Connect ETL for Big Data Sort User Guide

Product type
Software
Portfolio
Integrate
Product family
Connect
Product
Connect > Connect (ETL, Sort, AppMod, Big Data)
Version
9.13
Language
English
Product name
Connect ETL
Title
Connect ETL for Big Data Sort User Guide
Copyright
2023
First publish date
2003
Last updated
2023-09-11
Published on
2023-09-11T19:03:59.237517

Before you can execute the TeraSort application, you need to first run the Hadoop TeraGen application to generate the official TeraSort input data set as follows:

hadoop jar $HADOOP_MAPRED_HOME/<examples_jar_file> teragen <number_of_rows> <terasort_input_directory>

where:

  • HADOOP_MAPRED_HOME points to the location of the MapReduce libraries, such as /usr/lib/hadoop-0.20-mapreduce for MRv1 and /usr/lib/hadoop-mapreduce for MRv2.
  • <examples_jar_file> is based on the MapReduce version:
  • MRv1: hadoop-examples.jar
  • MRv2: hadoop-mapreduce-examples.jar
  • <number_of_rows> is the number of 100-byte-long rows to be generated. For example:
  • Specify 10000000000 to generate about 1 TB of data, useful for performance comparison.
  • Specify 1000000 to generate about 100MB of data, enough to verify Connect for Big Data invocation.
  • <terasort_input_directory> is the directory to be created in HDFS that will contain the generated data; you will specify this directory as the input when you run TeraSort.
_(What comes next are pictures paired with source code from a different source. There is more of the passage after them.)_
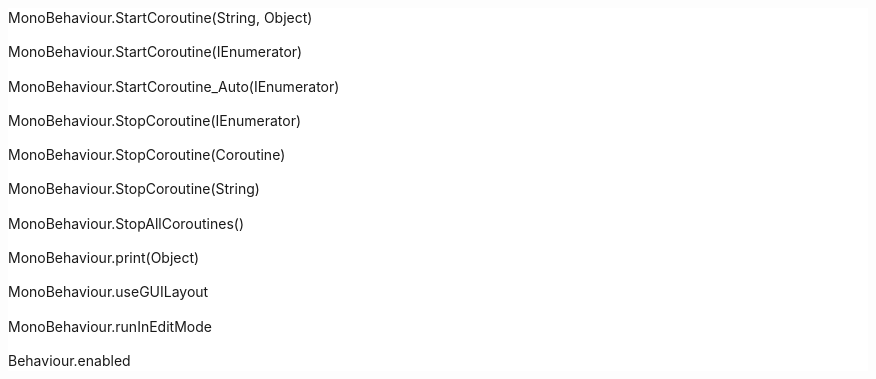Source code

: MonoBehaviour.StartCoroutine(String, Object)

</div>

<div>

MonoBehaviour.StartCoroutine(IEnumerator)

</div>

<div>

MonoBehaviour.StartCoroutine\_Auto(IEnumerator)

</div>

<div>

MonoBehaviour.StopCoroutine(IEnumerator)

</div>

<div>

MonoBehaviour.StopCoroutine(Coroutine)

</div>

<div>

MonoBehaviour.StopCoroutine(String)

</div>

<div>

MonoBehaviour.StopAllCoroutines()

</div>

<div>

MonoBehaviour.print(Object)

</div>

<div>

MonoBehaviour.useGUILayout

</div>

<div>

MonoBehaviour.runInEditMode

</div>

<div>

Behaviour.enabled

</div>

<div>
For example, to generate about 1 TB of data in an HDFS folder named input-1TB, run the following:

hadoop jar $HADOOP_MAPRED_HOME/<examples_jar_file> teragen 10000000000 input-1TB

If running Terasort for Connect for Big Data verification purposes, generate a small data set (say, 10,000 rows), and run only with Connect for Big Data. If running for performance comparison purposes, generate the full terabyte of data, and run both with and without Connect for Big Data.

Note that the total space requirements to actually run TeraSort for 1TB of data is much more than 1TB. You need space to store the input data, output data, and intermediate files, and the amount depends on the replication factor (typically 3) that you use in the cluster:

  • For input and output data, you need <data_size> * <replication_factor> for each
  • For intermediate files, you need <data_size>

For instance, to run TeraSort with about 1TB of data and a replication factor of 3, you need a total of 7TB.